_PROBLEM DESCRIPTION_: Leave out the pictures and print the records below exactly.

——————

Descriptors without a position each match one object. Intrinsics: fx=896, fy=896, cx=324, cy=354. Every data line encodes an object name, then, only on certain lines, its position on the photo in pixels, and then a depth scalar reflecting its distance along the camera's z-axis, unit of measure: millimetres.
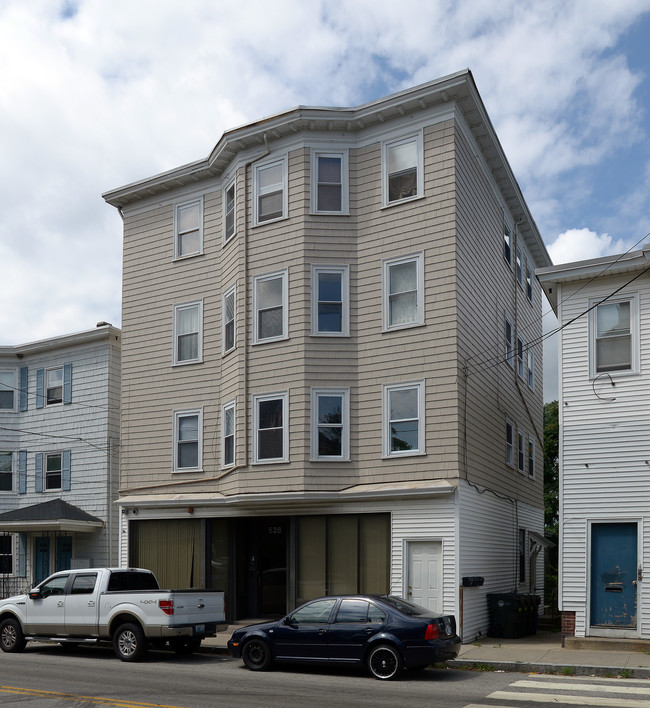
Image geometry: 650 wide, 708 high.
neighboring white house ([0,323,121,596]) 29406
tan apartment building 20594
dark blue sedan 14203
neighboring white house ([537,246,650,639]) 17906
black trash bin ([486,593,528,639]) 20922
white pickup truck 16859
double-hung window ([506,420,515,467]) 25938
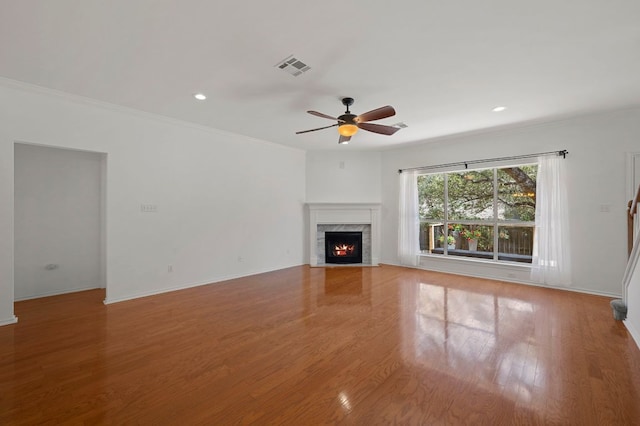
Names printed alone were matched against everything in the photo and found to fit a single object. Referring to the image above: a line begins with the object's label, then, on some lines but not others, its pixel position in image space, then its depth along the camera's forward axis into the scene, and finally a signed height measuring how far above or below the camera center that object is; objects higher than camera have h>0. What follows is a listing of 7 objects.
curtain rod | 4.44 +1.01
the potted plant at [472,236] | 5.60 -0.51
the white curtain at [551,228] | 4.40 -0.26
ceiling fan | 3.02 +1.12
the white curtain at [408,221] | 6.06 -0.19
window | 5.05 -0.01
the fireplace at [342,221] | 6.38 -0.20
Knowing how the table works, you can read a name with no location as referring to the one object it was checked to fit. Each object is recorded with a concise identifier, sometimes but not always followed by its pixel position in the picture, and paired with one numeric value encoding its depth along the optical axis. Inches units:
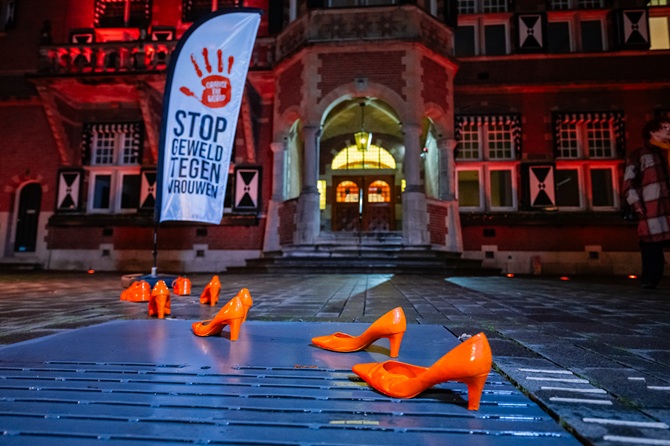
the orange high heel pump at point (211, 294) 139.3
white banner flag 183.5
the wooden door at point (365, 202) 550.6
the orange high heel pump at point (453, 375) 44.0
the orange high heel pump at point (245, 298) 85.9
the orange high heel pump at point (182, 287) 180.9
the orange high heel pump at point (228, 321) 80.7
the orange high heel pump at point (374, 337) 65.5
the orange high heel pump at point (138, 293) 156.7
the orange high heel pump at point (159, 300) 111.3
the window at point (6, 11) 530.3
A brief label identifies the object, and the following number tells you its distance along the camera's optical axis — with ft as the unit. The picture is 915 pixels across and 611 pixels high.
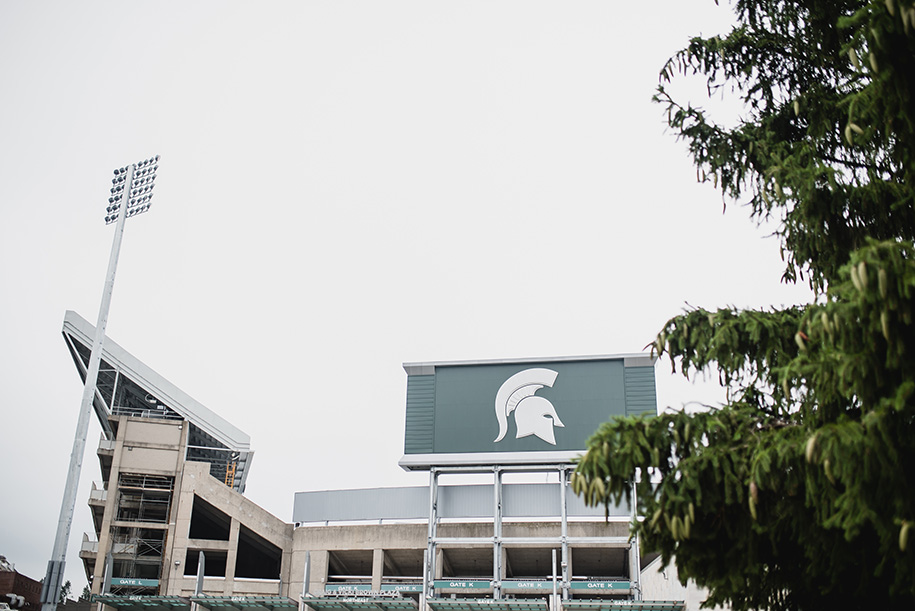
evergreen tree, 23.36
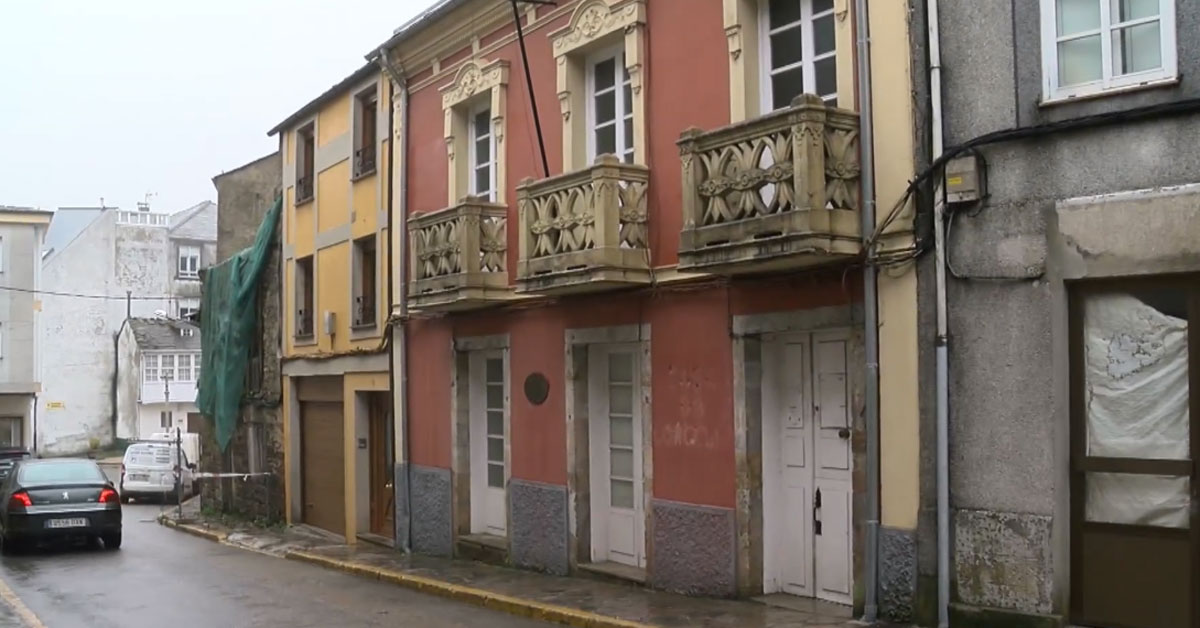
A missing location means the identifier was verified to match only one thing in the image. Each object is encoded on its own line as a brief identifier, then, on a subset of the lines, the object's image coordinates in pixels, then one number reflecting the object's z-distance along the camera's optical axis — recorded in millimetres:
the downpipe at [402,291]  16859
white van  31672
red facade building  9727
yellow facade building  18672
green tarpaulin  23188
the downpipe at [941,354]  8609
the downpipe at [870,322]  9164
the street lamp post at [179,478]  24609
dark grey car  17547
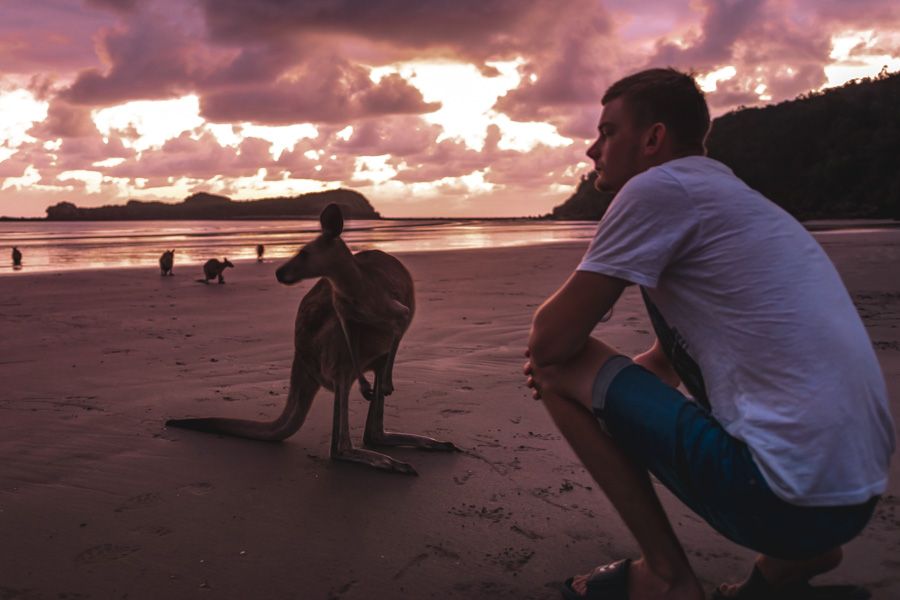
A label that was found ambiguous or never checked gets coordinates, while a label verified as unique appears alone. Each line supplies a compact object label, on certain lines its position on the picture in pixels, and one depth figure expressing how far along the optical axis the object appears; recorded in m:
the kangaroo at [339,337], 3.42
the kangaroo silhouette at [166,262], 12.75
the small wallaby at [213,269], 11.31
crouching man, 1.60
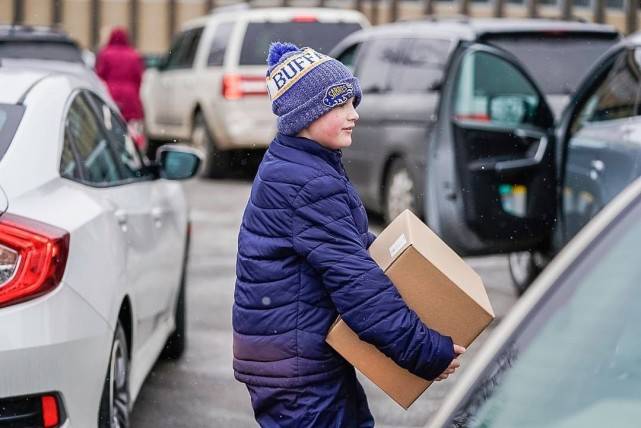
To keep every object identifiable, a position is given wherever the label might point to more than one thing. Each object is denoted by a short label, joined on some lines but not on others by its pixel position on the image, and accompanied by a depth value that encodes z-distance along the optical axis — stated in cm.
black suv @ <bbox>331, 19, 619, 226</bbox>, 912
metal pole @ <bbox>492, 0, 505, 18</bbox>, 4459
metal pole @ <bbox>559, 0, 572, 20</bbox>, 4474
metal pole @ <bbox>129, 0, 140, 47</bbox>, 4509
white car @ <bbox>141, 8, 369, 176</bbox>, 1692
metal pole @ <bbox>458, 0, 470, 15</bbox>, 4528
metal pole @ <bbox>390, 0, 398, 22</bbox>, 4494
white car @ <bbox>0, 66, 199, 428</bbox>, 425
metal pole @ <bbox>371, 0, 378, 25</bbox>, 4528
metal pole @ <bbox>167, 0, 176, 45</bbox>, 4509
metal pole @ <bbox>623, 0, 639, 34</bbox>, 4303
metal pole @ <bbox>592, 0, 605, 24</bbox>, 4438
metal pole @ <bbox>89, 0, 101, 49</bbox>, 4459
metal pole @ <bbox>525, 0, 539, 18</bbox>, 4459
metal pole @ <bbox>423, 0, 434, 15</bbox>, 4544
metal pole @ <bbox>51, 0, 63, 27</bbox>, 4469
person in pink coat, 1617
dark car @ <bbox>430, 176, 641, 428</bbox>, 259
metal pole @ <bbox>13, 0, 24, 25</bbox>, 4494
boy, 358
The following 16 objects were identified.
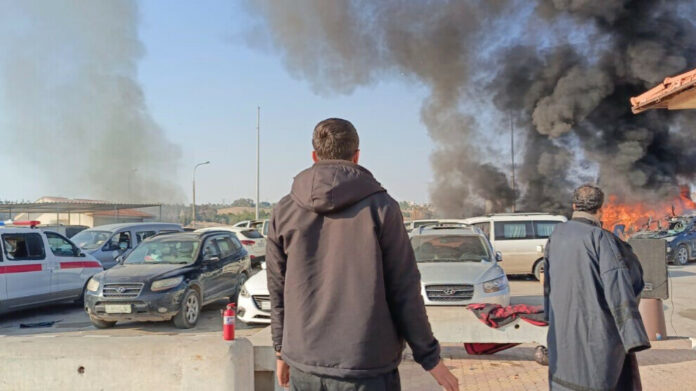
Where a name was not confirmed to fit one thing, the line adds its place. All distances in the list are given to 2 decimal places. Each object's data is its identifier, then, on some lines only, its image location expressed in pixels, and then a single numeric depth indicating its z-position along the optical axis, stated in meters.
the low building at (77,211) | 28.05
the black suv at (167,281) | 8.21
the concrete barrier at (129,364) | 3.92
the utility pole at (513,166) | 30.53
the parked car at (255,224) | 21.63
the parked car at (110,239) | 13.70
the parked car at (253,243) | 16.91
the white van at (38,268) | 9.18
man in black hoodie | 2.00
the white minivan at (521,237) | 13.68
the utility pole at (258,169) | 33.70
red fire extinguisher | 4.23
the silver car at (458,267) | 7.09
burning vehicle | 23.90
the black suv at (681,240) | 17.23
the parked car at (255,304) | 7.93
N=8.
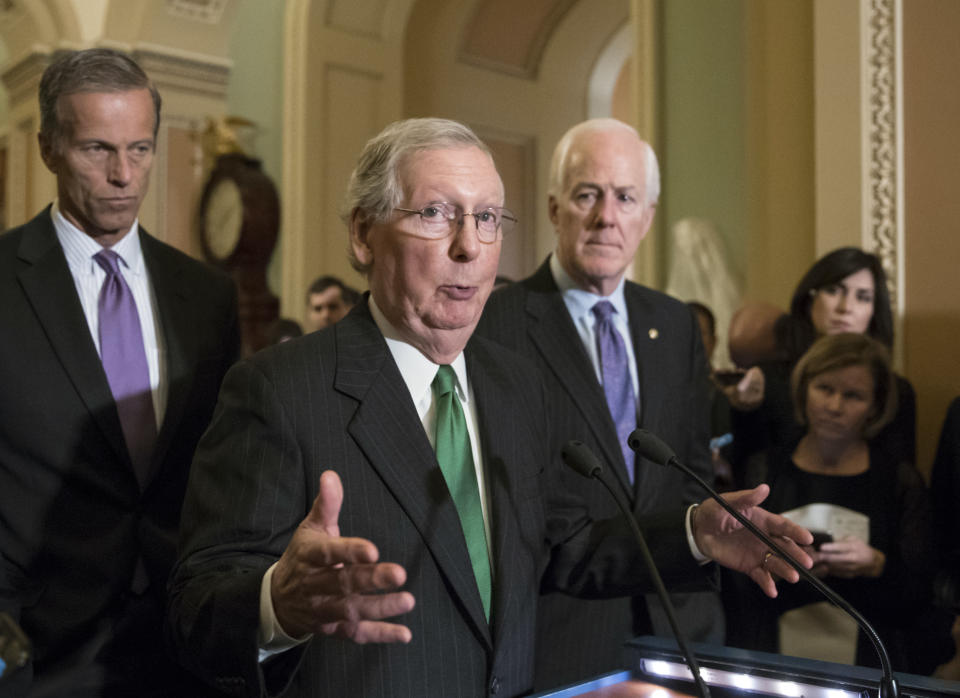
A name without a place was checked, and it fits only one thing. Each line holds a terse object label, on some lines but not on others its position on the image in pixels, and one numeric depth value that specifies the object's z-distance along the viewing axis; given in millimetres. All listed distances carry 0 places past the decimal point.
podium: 1290
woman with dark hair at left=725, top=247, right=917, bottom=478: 3031
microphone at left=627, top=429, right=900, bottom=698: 1252
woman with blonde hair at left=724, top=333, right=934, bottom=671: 2570
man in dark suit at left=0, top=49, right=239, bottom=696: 1755
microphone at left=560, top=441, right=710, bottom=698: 1210
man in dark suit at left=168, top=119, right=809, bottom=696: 1425
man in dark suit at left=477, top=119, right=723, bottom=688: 2191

——————

_EXERCISE ANSWER_:
Descriptors without a position each match one object. Intrinsics: fx=896, fy=896, cx=324, cy=354. Every data line encodes an object name, then, only on certain lines, its position on the photo in pixels, and then a depth scalar reflecting its distance along the camera's z-axis, unit of measure: millimetres.
Image geometry: 650 wide, 708 high.
neighboring white house ([0,323,121,596]) 29406
tan apartment building 20594
dark blue sedan 14203
neighboring white house ([537,246,650,639]) 17906
black trash bin ([486,593,528,639]) 20922
white pickup truck 16859
double-hung window ([506,420,515,467]) 25938
Names printed alone were matched against everything in the photo and found to fit a single object. Referring to the image above: a line begins with the object's label, then, on some lines but not others, its pixel position in image space, then its depth along the camera's forward axis into the scene, and finally a signed height measuring how far above or below the camera center that object is; objects higher than camera have h>0. What follows is a listing of 7 objects.
curtain rod | 4.44 +1.01
the potted plant at [472,236] | 5.60 -0.51
the white curtain at [551,228] | 4.40 -0.26
ceiling fan | 3.02 +1.12
the white curtain at [408,221] | 6.06 -0.19
window | 5.05 -0.01
the fireplace at [342,221] | 6.38 -0.20
Knowing how the table works, you can read a name with no location as referring to the one object it was checked to fit. Each object is recorded with a concise identifier, sometimes but not always followed by its pixel position in the picture, and paired with one numeric value encoding its depth along the optical axis. Inches units:
the orange high heel pump at point (211, 294) 139.3
white banner flag 183.5
the wooden door at point (365, 202) 550.6
the orange high heel pump at point (453, 375) 44.0
the orange high heel pump at point (245, 298) 85.9
the orange high heel pump at point (182, 287) 180.9
the orange high heel pump at point (228, 321) 80.7
the orange high heel pump at point (374, 337) 65.5
the orange high heel pump at point (138, 293) 156.7
the orange high heel pump at point (159, 300) 111.3
the window at point (6, 11) 530.3
A brief label identifies the object, and the following number tells you its distance along the camera's optical axis — with ft as the unit. The picture is 915 pixels across and 611 pixels high.
evergreen tree, 23.36
A missing location means the identifier was verified to match only one thing in the image. Each object is encoded on its own line as a brief identifier, then, on a subset of the lines, the object's image coordinates in pixels, then one number reflecting the object's z-distance along the camera's optical axis — recorded in millimetres:
the downpipe at [402,291]  16859
white van  31672
red facade building  9727
yellow facade building  18672
green tarpaulin  23188
the downpipe at [941,354]  8609
the downpipe at [870,322]  9164
the street lamp post at [179,478]  24609
dark grey car  17547
A label that was found ambiguous or never checked gets coordinates, while a label verified as unique appears alone. Each line supplies a compact object label, on certain lines its position on the picture in pixels, and one depth figure expressing how far along the optical axis the object appears; recorded in m:
the kangaroo at [339,337], 3.42
the kangaroo silhouette at [166,262], 12.75
the small wallaby at [213,269], 11.31
crouching man, 1.60
To keep every object identifiable, a position is given wherever the label might point to more than one thing. Each object is denoted by a short label, joined on some lines but not on others by its pixel position on the image, and accompanied by a depth value that encodes z-distance along the optical axis — stated in cm.
black suv @ <bbox>331, 19, 619, 226</bbox>, 912
metal pole @ <bbox>492, 0, 505, 18</bbox>, 4459
metal pole @ <bbox>559, 0, 572, 20</bbox>, 4474
metal pole @ <bbox>129, 0, 140, 47</bbox>, 4509
white car @ <bbox>141, 8, 369, 176</bbox>, 1692
metal pole @ <bbox>458, 0, 470, 15</bbox>, 4528
metal pole @ <bbox>390, 0, 398, 22</bbox>, 4494
white car @ <bbox>0, 66, 199, 428</bbox>, 425
metal pole @ <bbox>371, 0, 378, 25</bbox>, 4528
metal pole @ <bbox>167, 0, 176, 45</bbox>, 4509
metal pole @ <bbox>623, 0, 639, 34</bbox>, 4303
metal pole @ <bbox>592, 0, 605, 24</bbox>, 4438
metal pole @ <bbox>89, 0, 101, 49</bbox>, 4459
metal pole @ <bbox>525, 0, 539, 18</bbox>, 4459
metal pole @ <bbox>423, 0, 434, 15</bbox>, 4544
metal pole @ <bbox>51, 0, 63, 27</bbox>, 4469
person in pink coat, 1617
dark car @ <bbox>430, 176, 641, 428</bbox>, 259
metal pole @ <bbox>13, 0, 24, 25</bbox>, 4494
boy, 358
The following 16 objects were identified.
Where a name was not confirmed to fit one thing, the line adds its place. All distances in the list are given to 2 decimal places. Each object's data is its identifier, then, on some lines only, its image location expressed in pixels, and then a single numeric depth indicating its z-position along the optical axis, stated in meters.
the low building at (77,211) | 28.05
the black suv at (167,281) | 8.21
the concrete barrier at (129,364) | 3.92
the utility pole at (513,166) | 30.53
the parked car at (255,224) | 21.63
the parked car at (110,239) | 13.70
the parked car at (253,243) | 16.91
the white van at (38,268) | 9.18
man in black hoodie | 2.00
the white minivan at (521,237) | 13.68
the utility pole at (258,169) | 33.70
red fire extinguisher | 4.23
the silver car at (458,267) | 7.09
burning vehicle | 23.90
the black suv at (681,240) | 17.23
the parked car at (255,304) | 7.93
N=8.
A name without a place was checked, and it fits only one thing. Each line holds a terse object label, on some lines but not on others its position on the image in pixels, and one numeric depth value that specifies the object's z-distance along the viewing axis; given in millimetres. All listed distances carry 0 places past the decimal point.
podium: 1290
woman with dark hair at left=725, top=247, right=917, bottom=478: 3031
microphone at left=627, top=429, right=900, bottom=698: 1252
woman with blonde hair at left=724, top=333, right=934, bottom=671: 2570
man in dark suit at left=0, top=49, right=239, bottom=696: 1755
microphone at left=560, top=441, right=710, bottom=698: 1210
man in dark suit at left=168, top=119, right=809, bottom=696: 1425
man in dark suit at left=477, top=119, right=723, bottom=688: 2191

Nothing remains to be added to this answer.